----- DATA UNDER STUDY -----
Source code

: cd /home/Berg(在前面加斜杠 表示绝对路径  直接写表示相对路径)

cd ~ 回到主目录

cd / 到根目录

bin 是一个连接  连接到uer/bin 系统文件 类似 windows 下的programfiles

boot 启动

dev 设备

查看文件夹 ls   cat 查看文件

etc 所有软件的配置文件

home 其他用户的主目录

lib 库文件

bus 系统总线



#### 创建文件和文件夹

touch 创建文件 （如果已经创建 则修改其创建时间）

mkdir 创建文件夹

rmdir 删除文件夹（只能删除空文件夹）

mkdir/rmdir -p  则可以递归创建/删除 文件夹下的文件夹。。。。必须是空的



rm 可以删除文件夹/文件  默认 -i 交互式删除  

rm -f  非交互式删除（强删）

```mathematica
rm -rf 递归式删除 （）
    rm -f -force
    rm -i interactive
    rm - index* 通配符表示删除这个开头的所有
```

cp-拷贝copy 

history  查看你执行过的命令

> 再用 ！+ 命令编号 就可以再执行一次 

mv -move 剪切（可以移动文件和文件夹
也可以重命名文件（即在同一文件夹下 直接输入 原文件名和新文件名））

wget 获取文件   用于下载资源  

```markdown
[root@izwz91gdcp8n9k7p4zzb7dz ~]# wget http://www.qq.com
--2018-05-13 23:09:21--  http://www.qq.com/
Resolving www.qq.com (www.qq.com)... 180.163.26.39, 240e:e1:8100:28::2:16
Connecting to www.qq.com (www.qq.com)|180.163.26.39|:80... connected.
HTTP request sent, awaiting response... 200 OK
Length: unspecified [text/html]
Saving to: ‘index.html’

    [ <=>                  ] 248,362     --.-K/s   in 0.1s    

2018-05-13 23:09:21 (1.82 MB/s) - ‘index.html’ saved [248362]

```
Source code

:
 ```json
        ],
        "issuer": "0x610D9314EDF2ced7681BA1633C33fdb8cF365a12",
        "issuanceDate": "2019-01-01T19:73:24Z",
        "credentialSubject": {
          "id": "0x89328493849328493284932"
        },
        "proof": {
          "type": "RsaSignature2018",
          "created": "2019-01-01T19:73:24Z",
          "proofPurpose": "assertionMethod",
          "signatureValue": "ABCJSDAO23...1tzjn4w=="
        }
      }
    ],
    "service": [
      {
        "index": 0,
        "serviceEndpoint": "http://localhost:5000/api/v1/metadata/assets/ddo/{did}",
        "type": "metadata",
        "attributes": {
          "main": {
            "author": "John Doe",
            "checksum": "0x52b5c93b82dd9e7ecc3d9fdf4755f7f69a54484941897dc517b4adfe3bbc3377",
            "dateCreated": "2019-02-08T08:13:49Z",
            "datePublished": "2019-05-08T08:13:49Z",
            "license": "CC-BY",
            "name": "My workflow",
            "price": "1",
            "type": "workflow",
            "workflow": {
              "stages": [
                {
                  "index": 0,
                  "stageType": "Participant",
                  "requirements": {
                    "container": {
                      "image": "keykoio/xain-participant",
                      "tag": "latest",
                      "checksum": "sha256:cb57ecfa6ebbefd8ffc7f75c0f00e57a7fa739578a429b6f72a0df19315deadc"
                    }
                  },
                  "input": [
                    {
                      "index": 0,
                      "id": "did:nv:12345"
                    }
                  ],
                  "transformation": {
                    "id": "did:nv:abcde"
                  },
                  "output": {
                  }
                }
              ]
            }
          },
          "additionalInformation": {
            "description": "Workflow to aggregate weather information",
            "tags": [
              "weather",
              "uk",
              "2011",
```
-----
TASK TO CARRY OUT:
The job here is to find each line above with the word "metadata" and copy it.

SOLUTION BELOW:
        "serviceEndpoint": "http://localhost:5000/api/v1/metadata/assets/ddo/{did}",
        "type": "metadata",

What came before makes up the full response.